One of These Things is Not Like the Other

Perhaps the easiest way to draw a line between these two concepts is to familiarize ourselves with redundancy. Backups, as we know, create copies of your original data so that you can recover the data in the event of a disaster. Redundancy, the driving force behind RAID, aims to provide continuity no matter the weather. Be it at the network or data level, redundancy makes it so no single point of failure can bring your operation to a halt. While redundancy enables it to contribute to business continuity, disaster recovery is where RAID falls short.

technology equipment with optical fibre cables connected to rack servers in room

Now that we’ve got the technical stuff out of the way, let’s dive into some specific examples that illustrate why RAID can’t fill backup’s shoes.

1. RAID Can’t Stop Malware

Malware has many faces, but none is causing ruckus quite like ransomware.

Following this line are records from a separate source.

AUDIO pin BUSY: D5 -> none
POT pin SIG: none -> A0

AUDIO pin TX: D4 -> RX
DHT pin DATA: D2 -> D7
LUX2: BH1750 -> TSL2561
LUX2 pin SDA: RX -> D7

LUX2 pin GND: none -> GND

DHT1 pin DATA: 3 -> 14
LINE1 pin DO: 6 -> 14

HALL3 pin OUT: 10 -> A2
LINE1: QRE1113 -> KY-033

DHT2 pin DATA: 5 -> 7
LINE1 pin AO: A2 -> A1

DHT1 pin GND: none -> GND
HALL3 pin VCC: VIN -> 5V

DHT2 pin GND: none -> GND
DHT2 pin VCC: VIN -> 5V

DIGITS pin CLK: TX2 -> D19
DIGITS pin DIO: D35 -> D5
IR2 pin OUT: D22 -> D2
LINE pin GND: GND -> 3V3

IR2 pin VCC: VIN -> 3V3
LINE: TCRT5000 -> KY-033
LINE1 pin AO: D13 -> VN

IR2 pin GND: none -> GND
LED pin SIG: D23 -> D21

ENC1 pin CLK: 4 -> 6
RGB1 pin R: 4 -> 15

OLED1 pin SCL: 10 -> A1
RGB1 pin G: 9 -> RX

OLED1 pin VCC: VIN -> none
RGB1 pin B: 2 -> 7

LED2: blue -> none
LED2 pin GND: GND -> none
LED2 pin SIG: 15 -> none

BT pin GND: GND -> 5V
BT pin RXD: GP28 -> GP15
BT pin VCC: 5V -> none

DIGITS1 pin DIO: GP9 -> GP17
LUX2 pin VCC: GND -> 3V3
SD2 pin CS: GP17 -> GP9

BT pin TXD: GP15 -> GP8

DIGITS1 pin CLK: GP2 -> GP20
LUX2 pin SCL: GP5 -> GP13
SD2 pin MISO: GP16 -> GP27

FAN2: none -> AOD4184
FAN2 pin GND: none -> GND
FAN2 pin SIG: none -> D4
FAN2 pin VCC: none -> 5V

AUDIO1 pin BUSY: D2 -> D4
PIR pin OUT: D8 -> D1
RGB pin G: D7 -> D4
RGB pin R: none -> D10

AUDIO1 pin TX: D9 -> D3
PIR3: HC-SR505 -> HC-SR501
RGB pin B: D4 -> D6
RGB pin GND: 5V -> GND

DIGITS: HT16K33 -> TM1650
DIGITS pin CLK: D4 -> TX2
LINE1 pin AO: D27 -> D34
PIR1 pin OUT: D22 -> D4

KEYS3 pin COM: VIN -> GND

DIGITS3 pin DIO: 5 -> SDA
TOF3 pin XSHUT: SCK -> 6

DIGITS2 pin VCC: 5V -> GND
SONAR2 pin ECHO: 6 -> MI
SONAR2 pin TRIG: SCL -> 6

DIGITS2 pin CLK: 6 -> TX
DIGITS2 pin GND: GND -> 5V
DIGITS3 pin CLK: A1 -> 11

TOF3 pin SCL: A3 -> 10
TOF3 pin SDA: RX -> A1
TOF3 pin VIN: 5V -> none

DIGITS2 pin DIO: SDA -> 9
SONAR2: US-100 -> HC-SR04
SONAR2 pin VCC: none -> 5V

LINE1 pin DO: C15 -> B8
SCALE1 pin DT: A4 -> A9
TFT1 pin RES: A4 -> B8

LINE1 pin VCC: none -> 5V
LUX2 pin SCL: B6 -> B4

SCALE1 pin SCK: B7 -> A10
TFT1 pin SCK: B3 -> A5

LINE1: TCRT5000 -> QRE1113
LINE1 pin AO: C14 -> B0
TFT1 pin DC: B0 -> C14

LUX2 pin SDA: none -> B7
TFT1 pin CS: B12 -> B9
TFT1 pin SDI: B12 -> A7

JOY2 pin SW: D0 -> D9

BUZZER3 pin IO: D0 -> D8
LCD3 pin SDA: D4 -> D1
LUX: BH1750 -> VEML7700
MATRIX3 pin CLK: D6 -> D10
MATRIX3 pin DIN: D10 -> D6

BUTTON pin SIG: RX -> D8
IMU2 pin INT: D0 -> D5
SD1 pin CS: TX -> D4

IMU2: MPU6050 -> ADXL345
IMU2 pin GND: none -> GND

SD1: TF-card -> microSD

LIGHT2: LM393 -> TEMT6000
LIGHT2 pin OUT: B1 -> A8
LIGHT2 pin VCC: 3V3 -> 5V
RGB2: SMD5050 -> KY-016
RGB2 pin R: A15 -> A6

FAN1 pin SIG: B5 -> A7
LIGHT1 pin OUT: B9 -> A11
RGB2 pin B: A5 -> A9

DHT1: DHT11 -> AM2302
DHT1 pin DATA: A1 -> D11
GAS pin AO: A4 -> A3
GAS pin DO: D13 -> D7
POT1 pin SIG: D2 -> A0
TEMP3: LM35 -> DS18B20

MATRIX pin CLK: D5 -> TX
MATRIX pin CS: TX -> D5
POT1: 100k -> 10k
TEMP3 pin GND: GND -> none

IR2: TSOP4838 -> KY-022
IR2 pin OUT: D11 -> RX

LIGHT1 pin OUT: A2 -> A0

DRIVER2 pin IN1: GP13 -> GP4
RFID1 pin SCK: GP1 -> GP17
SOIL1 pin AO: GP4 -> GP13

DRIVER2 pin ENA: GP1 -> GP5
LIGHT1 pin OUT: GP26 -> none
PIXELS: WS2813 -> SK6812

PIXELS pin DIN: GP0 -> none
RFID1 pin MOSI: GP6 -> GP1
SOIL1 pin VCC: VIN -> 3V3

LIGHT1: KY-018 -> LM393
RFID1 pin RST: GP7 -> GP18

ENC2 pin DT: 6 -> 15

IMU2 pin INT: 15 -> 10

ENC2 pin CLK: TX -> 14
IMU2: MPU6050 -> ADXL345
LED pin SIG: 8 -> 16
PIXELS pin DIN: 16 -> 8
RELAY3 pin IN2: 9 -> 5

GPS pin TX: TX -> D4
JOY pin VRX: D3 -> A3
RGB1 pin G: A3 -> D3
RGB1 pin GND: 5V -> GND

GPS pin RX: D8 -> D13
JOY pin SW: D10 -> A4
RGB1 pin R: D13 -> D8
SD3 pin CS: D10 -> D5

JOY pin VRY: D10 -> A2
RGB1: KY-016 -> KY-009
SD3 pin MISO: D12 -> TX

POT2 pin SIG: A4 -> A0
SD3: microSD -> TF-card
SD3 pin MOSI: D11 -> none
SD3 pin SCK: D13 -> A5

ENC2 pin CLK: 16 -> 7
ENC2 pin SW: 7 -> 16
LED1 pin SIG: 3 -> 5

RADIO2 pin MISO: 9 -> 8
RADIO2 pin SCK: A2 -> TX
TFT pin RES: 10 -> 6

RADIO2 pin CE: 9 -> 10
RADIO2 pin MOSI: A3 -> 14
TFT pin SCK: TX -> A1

The classic virus overwrites your files and brings your system to a crawl until you remove the infection. Ransomware essentially holds your system hostage until you pay to regain access. Unfortunately, this sort of infection strikes so fast that it renders anti-virus software powerless. RAID can prevent disruptions, but it cannot keep your system up and running when ransomware takes hold. Next to prevention, a good backup strategy is the only way around paying the ransom and avoiding significant downtime.

2. RAID Can’t Eliminate Human Error

RAID is a proven effective way to mitigate downtime caused by hardware failure. However, it is ineffective when human error comes into play. According to a recent study championed in tandem by Ponemon Institute and Emerson Network Power, human error is responsible for 22 percent of data center outages. This percentage has not changed since the 2013 version of this study, suggesting that something is still amiss when it comes to employee education. If an employee accidentally deletes company data, backup copies kept on or offsite are the only option for recovery.

3. RAID Can’t Mitigate Onsite Disasters

Disaster in the data center is something we’d prefer not to think about. The mere thought is depressing. Dreadfulness aside, every organization should plan to combat unplanned downtime. A flood, hurricane, or fire can sweep through without warning and literally destroy everything in the data center – RAID controllers and backups included. The most reliable way to mitigate disaster in your facility is to not only backup, but commit to an offsite backup strategy that allows you to recover in a worst case scenario.

4. RAID Can’t (usually) Prevent File Corruption

Most RAID configurations have built-in safeguards that prevent data loss in the event of hardware failure. RAID has well documented data protection capabilities, but it is not a fail-safe solution for data corruption. As we discussed in a previous post, RAID can actually make matters worse by replicating the damage throughout the array. Even a good backup plan may be challenged if copies of the corrupt files are made. The one saving grace is that conducting regular backups increases the likelihood of being able to restore your files to a point before corruption occurred.

5. RAID Redundancy Has Its Limitations

While the entire RAID concept is based on redundancy, there are scenarios in which a backup can do a better job of it. In fact, the ideal backup plan is redundant by nature. It’s strongly recommended to keep copies of mission-critical data in at least two separate locations. For example, you can protect against fires and other onsite disasters by storing copies of your files in a different data center and another copy in the cloud. Spreading those copies across different regions would protect against even bigger issues. This redundant approach to backup is the best possible way to ensure business continuity.

If you’ve been thinking of depending on RAID as your one and only data protection solution, remember this: RAID will help mitigate most system failures. Backup will allow you to roll back time when failure can’t be prevented. Instead of going the do or die route of choosing one or the other, you can get even better results by doubling down with both and giving yourself an added peace of mind.